I shall follow the counsel you have
uniformly given me, since I know it comes from one who has always
loved me. Therefore I beg that you will kindly bring it to pass, that I
may obtain some decision, and that no injury may be inflicted upon my
people. Otherwise the land shall pay for it dearly."
To these appeals, neither the Prince nor the authorities of Antwerp
answered immediately in their own names. A general consultation was,
however, immediately held with the estates-general, and an answer
forthwith despatched to the Duke by the hands of his envoys. It was
agreed to liberate the prisoners, to restore the furniture, and to send a
special deputation for the purpose of making further arrangements with
the Duke by word of mouth, and for this deputation his Highness was
requested to furnish a safe conduct.
Anjou was overjoyed when he received this amicable communication.
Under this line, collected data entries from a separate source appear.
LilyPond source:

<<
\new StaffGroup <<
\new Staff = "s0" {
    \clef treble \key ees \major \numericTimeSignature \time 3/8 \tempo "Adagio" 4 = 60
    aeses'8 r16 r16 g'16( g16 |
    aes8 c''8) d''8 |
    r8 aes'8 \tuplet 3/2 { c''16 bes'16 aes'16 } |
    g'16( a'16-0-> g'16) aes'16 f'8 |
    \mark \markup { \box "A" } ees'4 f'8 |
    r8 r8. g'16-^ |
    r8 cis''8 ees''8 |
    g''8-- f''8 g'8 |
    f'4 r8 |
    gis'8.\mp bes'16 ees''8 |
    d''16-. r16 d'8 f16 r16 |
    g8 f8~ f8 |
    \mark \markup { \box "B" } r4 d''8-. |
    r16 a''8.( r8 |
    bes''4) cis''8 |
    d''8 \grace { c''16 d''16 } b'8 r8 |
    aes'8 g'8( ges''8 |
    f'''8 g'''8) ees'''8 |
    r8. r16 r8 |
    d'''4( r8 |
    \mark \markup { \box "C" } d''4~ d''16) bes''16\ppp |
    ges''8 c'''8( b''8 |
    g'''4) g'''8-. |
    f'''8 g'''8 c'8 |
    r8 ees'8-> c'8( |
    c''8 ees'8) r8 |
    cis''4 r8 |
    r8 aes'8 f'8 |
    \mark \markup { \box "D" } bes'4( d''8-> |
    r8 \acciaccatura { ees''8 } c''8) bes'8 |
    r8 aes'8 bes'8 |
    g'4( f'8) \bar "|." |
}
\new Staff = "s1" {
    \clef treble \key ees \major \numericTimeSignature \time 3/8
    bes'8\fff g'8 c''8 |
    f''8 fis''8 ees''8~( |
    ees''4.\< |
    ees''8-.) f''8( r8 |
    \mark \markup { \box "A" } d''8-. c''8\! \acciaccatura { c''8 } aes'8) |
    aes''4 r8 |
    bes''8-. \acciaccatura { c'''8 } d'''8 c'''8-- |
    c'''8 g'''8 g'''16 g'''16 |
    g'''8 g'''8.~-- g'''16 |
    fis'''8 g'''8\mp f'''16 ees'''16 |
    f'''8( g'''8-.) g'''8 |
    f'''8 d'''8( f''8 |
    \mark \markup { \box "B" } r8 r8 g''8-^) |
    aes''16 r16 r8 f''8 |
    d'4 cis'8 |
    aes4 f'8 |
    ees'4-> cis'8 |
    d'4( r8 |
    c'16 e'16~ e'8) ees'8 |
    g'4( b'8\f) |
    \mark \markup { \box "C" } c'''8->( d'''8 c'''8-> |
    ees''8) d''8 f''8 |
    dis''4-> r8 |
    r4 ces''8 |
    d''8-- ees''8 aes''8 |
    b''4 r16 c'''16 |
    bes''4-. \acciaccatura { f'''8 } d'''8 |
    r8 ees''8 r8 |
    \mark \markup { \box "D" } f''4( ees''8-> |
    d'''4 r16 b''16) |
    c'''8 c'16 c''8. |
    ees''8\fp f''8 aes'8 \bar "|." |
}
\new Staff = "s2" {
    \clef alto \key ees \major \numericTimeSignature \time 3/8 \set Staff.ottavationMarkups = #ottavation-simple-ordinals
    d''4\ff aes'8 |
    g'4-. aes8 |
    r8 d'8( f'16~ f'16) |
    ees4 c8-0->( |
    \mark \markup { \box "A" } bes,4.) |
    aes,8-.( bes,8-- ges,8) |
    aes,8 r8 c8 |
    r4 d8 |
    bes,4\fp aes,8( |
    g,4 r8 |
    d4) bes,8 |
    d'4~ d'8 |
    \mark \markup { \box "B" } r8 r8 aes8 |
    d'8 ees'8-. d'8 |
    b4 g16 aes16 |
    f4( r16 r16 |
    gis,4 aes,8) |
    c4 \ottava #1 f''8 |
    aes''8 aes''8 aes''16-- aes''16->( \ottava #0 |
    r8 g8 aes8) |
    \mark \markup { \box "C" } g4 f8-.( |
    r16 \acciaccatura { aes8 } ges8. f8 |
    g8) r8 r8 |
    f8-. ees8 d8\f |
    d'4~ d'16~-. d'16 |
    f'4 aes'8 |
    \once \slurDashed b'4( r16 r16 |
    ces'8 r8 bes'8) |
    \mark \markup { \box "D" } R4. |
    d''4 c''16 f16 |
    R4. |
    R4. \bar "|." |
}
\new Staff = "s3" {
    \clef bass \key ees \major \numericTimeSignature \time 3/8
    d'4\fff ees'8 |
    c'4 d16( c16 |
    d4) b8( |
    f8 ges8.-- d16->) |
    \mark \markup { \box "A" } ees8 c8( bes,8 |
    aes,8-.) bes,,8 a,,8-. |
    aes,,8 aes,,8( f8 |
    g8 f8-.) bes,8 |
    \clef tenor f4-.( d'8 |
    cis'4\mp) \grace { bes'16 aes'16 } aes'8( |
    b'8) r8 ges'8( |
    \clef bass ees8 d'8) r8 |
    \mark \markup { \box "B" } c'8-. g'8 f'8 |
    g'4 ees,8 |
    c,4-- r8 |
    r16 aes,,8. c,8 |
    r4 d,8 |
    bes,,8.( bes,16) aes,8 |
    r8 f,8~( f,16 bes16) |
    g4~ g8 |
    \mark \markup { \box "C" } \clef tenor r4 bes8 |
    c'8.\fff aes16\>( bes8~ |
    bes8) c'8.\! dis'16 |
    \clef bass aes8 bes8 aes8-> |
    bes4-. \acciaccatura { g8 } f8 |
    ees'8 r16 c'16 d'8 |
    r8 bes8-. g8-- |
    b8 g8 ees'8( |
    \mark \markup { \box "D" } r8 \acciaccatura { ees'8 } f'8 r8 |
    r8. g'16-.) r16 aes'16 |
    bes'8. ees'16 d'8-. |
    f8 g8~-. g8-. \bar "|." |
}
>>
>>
Relieved for a time from his fears as to the result of his crime, he
already assumed a higher ground. He not only spoke to the states in a
paternal tone, which was sufficiently ludicrous, but he had actually the
coolness to assure them of his forgiveness. "He felt hurt," he said, "that
they should deem a safe conduct necessary for the deputation which
they proposed to send. If they thought that he had reason on account of
the past, to feel offended, he begged them to believe that he had
forgotten it all, and that he had buried the past in its ashes, even as if it
had never been." He furthermore begged them--and this seemed the
greatest insult of all--"in future to trust to his word, and to believe that
if any thing should be attempted to their disadvantage, he would be the
very first to offer himself for their protection."
It will be observed that in his first letters the Duke had not affected to
deny his agency in the outrage--an agency so flagrant that all
subterfuge seemed superfluous. He in fact avowed that the attempt had
been made by his command, but sought to palliate the crime on the
ground that it had been the result of the ill-treatment which he had
experienced from the states. "The affronts which I have received," said
he, both to the magistrates of Antwerp and to Orange, "have
engendered the present calamity." So also, in a letter written at the
same time to his brother, Henry the Third, he observed that "the
indignities which were put upon him, and the manifest intention of the
states to make a Matthias of him, had been the cause of the
catastrophe."
He now, however, ventured a step farther. Presuming upon the
indulgence which he had already experienced; and bravely assuming
the tone of injured innocence, he ascribed the enterprise partly to
accident, and partly to the insubordination of his troops. This was the
ground which he adopted in his interviews with the states'
commissioners. So also, in a letter addressed to Van der Tympel,
commandant of Brussels, in which he begged for supplies for his troops,
he described the recent invasion of Antwerp as entirely unexpected by
himself, and beyond his control. He had been intending, he said, to
leave the city and to join his army. A tumult had accidentally arisen
between his soldiers and the guard at the gate. Other troops rushing in
from without, had joined in the affray, so that to, his great sorrow, an
extensive disorder had arisen. He manifested the same Christian
inclination to forgive, however, which he had before exhibited. He
observed that "good men would never grow cold in his regard, or find
his affection diminished." He assured Van der Tympel, in particular, of
his ancient goodwill, as he knew him to be a lover of the common weal.
In his original communications he had been both cringing and
threatening but, at least, he had not denied truths which were plain as
daylight. His new position considerably damaged his cause. This
forgiving spirit on the part of the malefactor was a little more than the
states could bear, disposed as they felt, from policy, to be indulgent,
and to smooth over the crime as gently as possible. The negotiations
were interrupted, and the authorities of Antwerp published a brief and
spirited defence of their own conduct. They denied that any affront or
want of respect on their part could have provoked the outrage of which
the Duke had been guilty. They severely handled his self-contradiction,
in ascribing originally the recent attempt to his just vengeance for past
injuries, and in afterwards imputing it to accident or sudden mutiny,
while they cited the simultaneous attempts at Bruges, Denremonde,
Alost, Digmuyde, Newport, Ostend, Vilvoorde, and Dunkirk, as a
series of damning proofs of a deliberate design.